Giacomo Mulas wrote:

On Thu, 20 Oct 2005, Jean-Jacques de Jong wrote:

Hi,

I am planning to switch to Debian from Mandriva. I have an AMD64 and I would like to exploit the 64 bits for those programs that really need it (video editing/transcoding, photo editing), and still run Firefox with Flash, OpenOffice, and Wine (CodeWeavers and Cedega).

The issue is that the 32 bit applications need to be run by the rest of the family, and I fear a chroot environment would be too complex for them (they just want to click on an icon and it must work).


They don't need to be aware of the chroot for it to work, if it's configured
properly. I have a similar setup and my users usually have no indication
but just run what they want. This is how I did it:

1) install the 64 bit system first, with everything you want in there.

2) create a chroot, following the howto in the debian documentation, including bind mounts and the sort, so that home directories, X etc. are
indeed available in the chroot.

3) compare the passwd, shadow, group and gshadow files in the 64 and 32 bit sides, make sure to make them as nearly equal as you can.

Or make them hardlinks, if they are on the same filesystem.  That way,
you won't need to maintain these files.  It saves some stress when
some package installs yet another daemon user.


4) get the list of installed packages in the 64 bit system, e.g. with
dpkg --get-selections >my64bitselects

5) install the same packages in the 32 bit chroot, e.g. with dpkg --set-selections <my64bitselects (run this in the chroot)

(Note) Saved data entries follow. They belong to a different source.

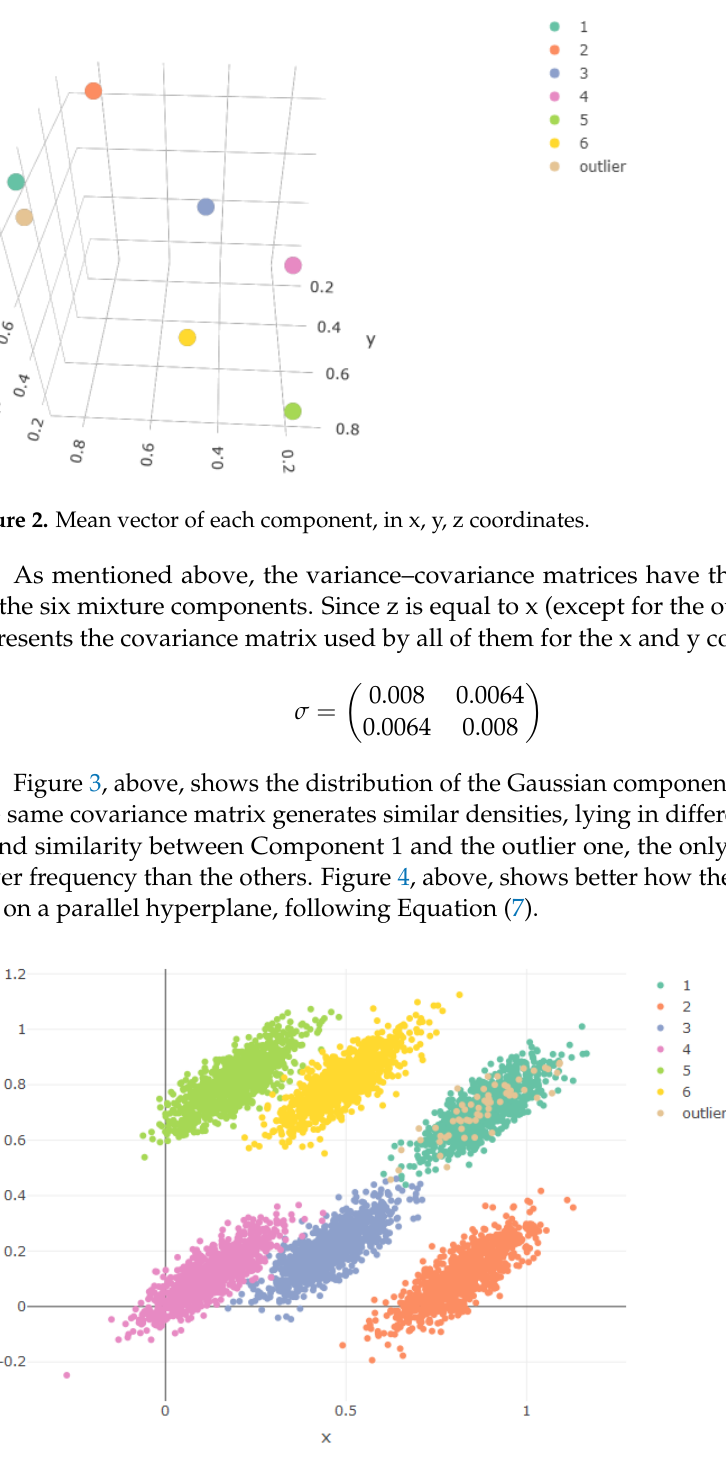
Figure 3. Generated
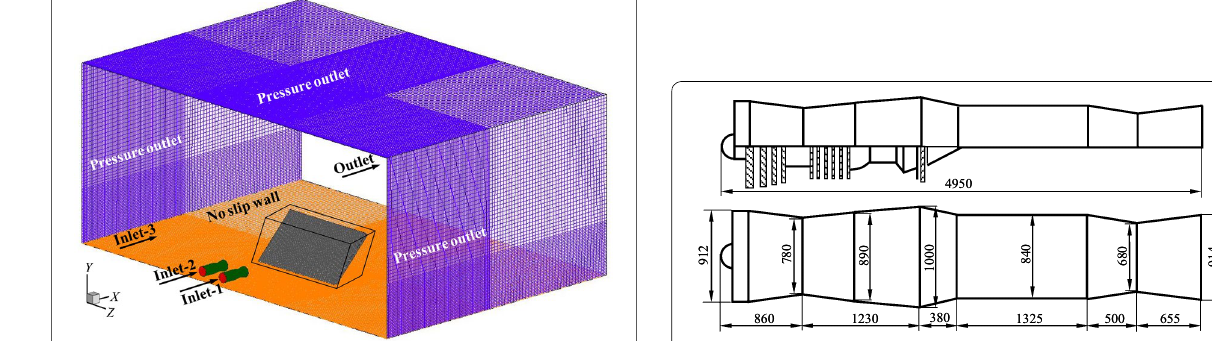
Figure 1 Computational domain of gas jet from aircraft engines Figure 2 Computational model of a single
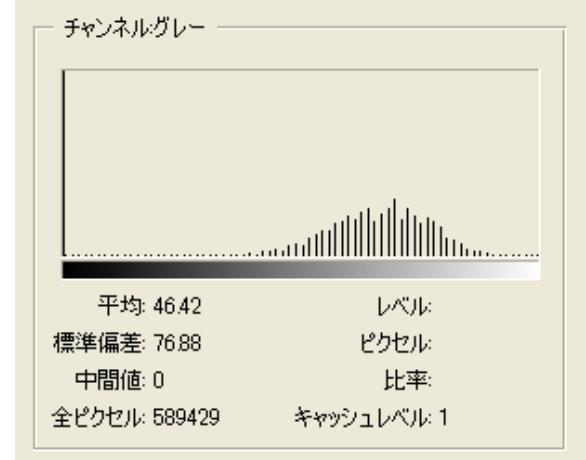
Figure 5 Histogram of urban area.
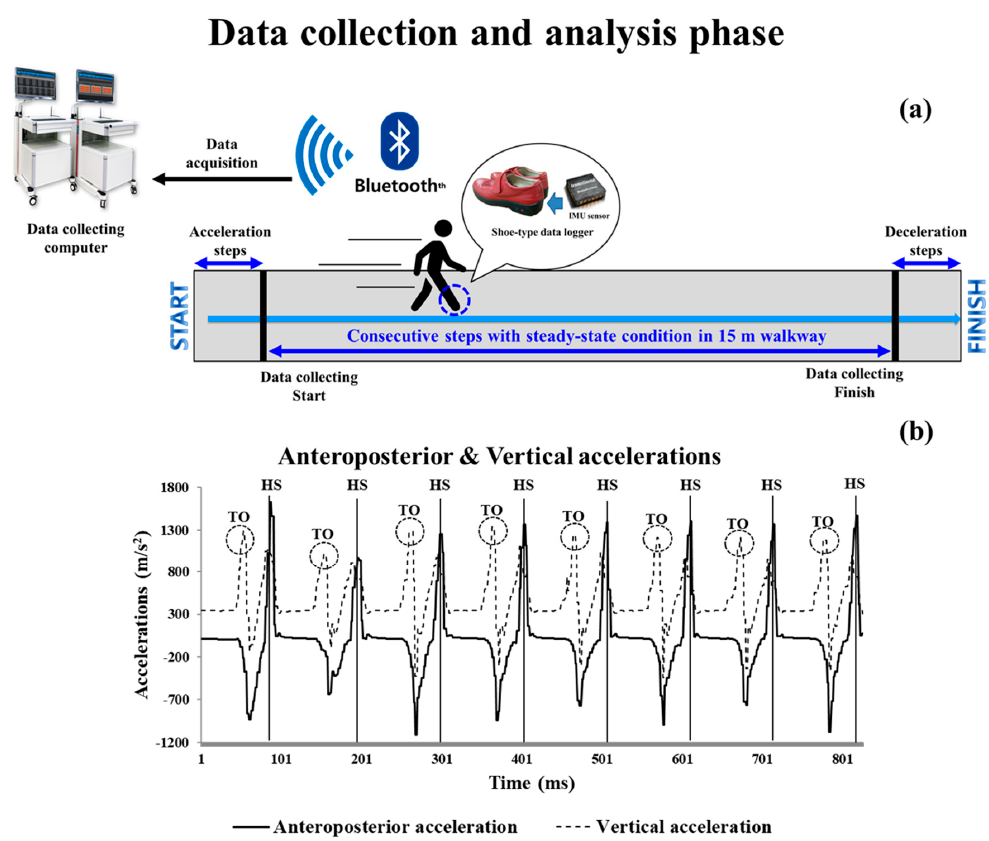
Figure 2. Schematic of the data collection and analysis phase under steady-state conditions. ( a ) Data collection and analysis phase; the blue arrows indicate acceleration to steady-state and deceleration steps after measurements are completed. ( b ) Detection of gait events with the shoe-type inertial measurement unit (IMU) system. Data is collected at 100 Hz. HS, heel strike; TO, toe-off.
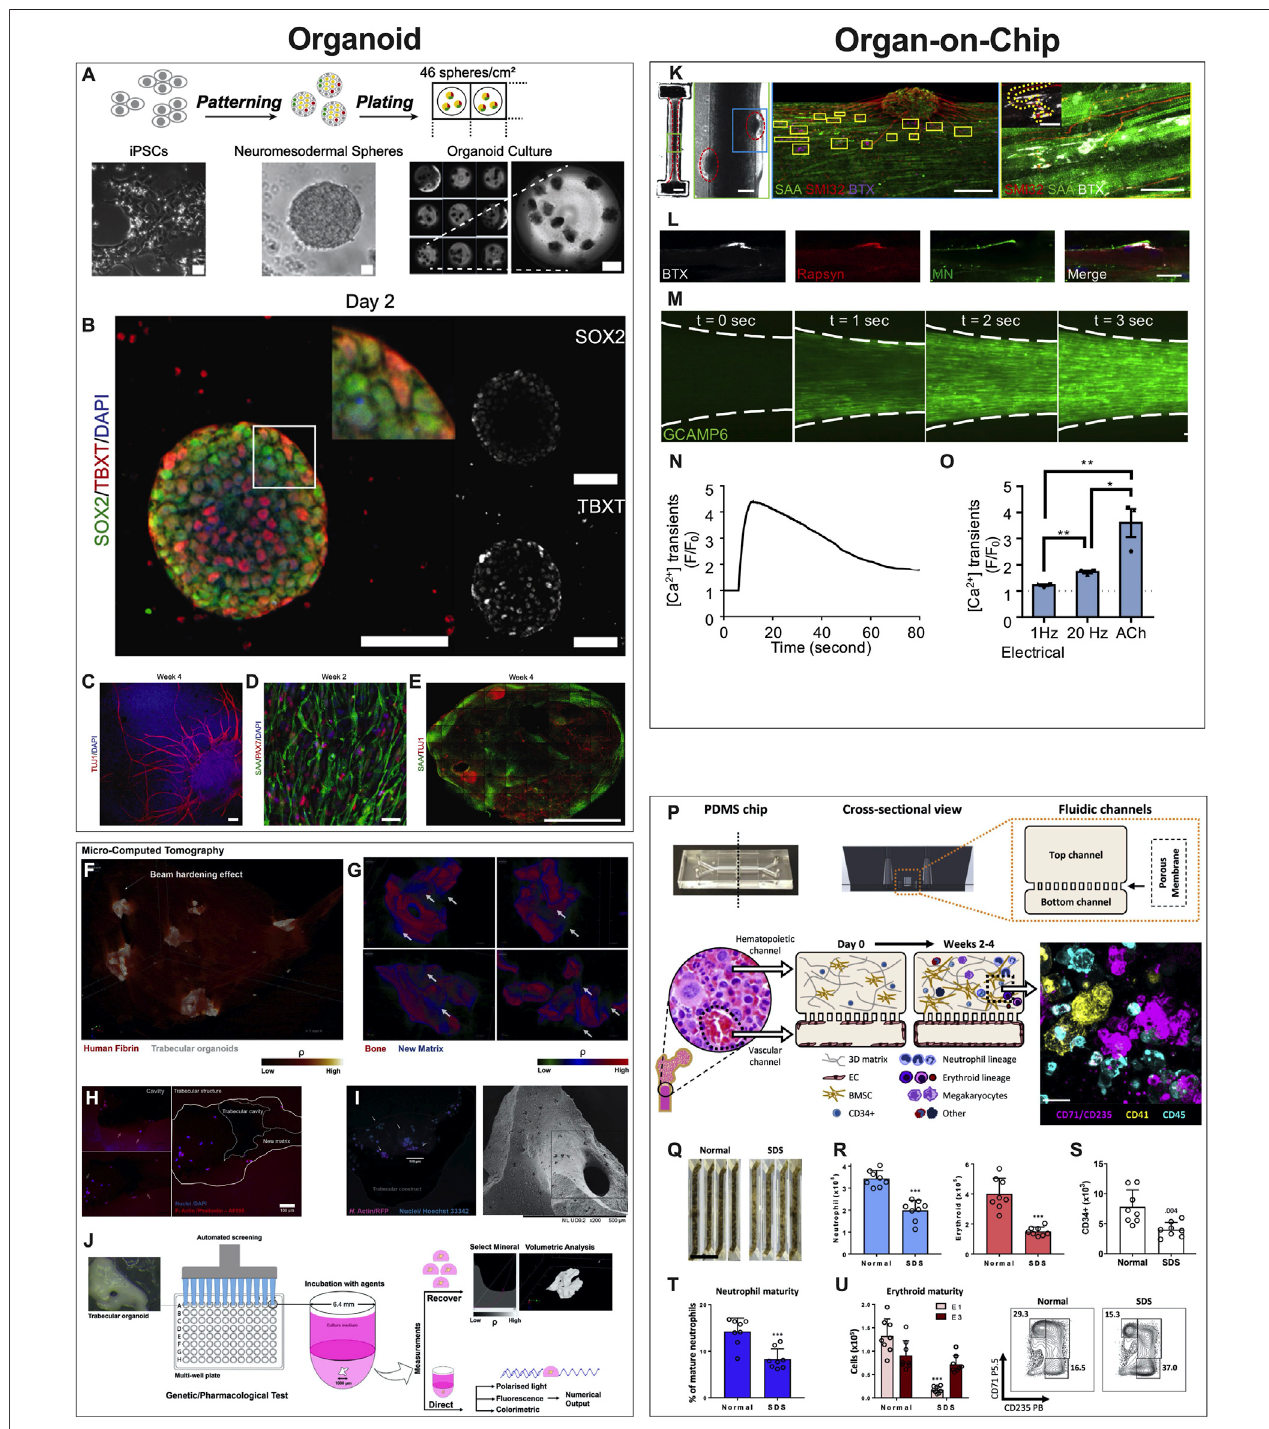
FIGURE 3 | Examples of Organoids and Organ-on-a-Chip Microphysiological Systems. (A – E) Human sensorimotor organoid model uses iPSCs cultured in suspension and allowed to self-assemble into organoids and mature in culture over several weeks (A) , with immunostaining for neuronal stem cell (TUJ1), myogenic (TBXT, PAX7), neuromesodermal (SOX2/TBXT), and neurogenic (SOX2) transcription factors and the sarcomeric α -actinin (SAA) (B – E) . The platform was used to test several ALS traits and their effect on the NMJ, elucidating key events and attributes of motor neuron diseases. [Reproduced from (Pereira et al., 2021) with permission]. (F – J) Trabecular bone in fi brin gel organoids (F) demonstrating bone remodeling in vitro (G) via the coupled activities of osteoblasts (H) and osteoclasts (I) . This human trabecular bone organoid allows for detailed morphologic and resorption events to be studied and chemically characterized (J) , including investigating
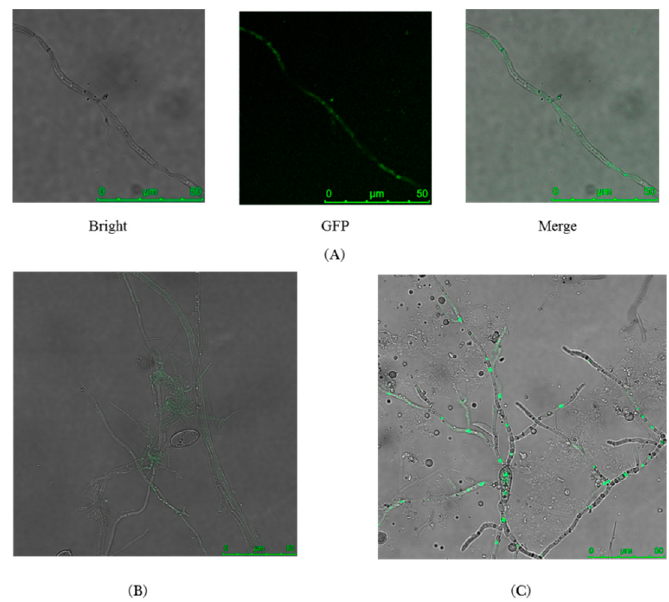
Figure 3. Detection of MoMCP1-GFP in M. oryzae . ( A ) The distribution of MoMCP1-GFP in the hypha, and ( B ) conidia; ( C ) The distribution of the green signal in the branched hypha that germinated from the conidia; scale bar, 50 µm.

Ouch - much waste of diskspace. I see no need to make a comlete mirror. Install the complete 64-bit system.
Install the 32-bit base system using debootstrap or cdebootstrap.
Then install those 32-bit packages that are necessary.
In this case - the webbrowser with a complete set of plugins, wine
and openoffice.
Thanks to the nice packaging systems, every other package these
apps depend on wil also be pulled in.  It'll be a lot, but nowhere near
a mirror of the 64-bit installation.  (A mirror may even be
impossible, if you have network server software like sshd or
apache installed.)


8) in the 64 bit side, configure something as dchroot or schroot so that your users can run programs in the 32 bit chroot, and create scripts in /usr/local/bin for those programs you want to run in the chroot (e.g. firefox, mozilla, OOo, acroread...) and arrange the default path to look in /usr/local/bin _before_ /usr/bin. In this way, you can just type the command and, if you arranged for a script to be run in /usr/local/bin, it will take precedence over the 64 bit app, even if it is present, unless you call the latter with the full path (which you usually don't do).

Nice trick. And 32-bit apps will automatically get on the usual desktop menus
too, when the're available on the PATH.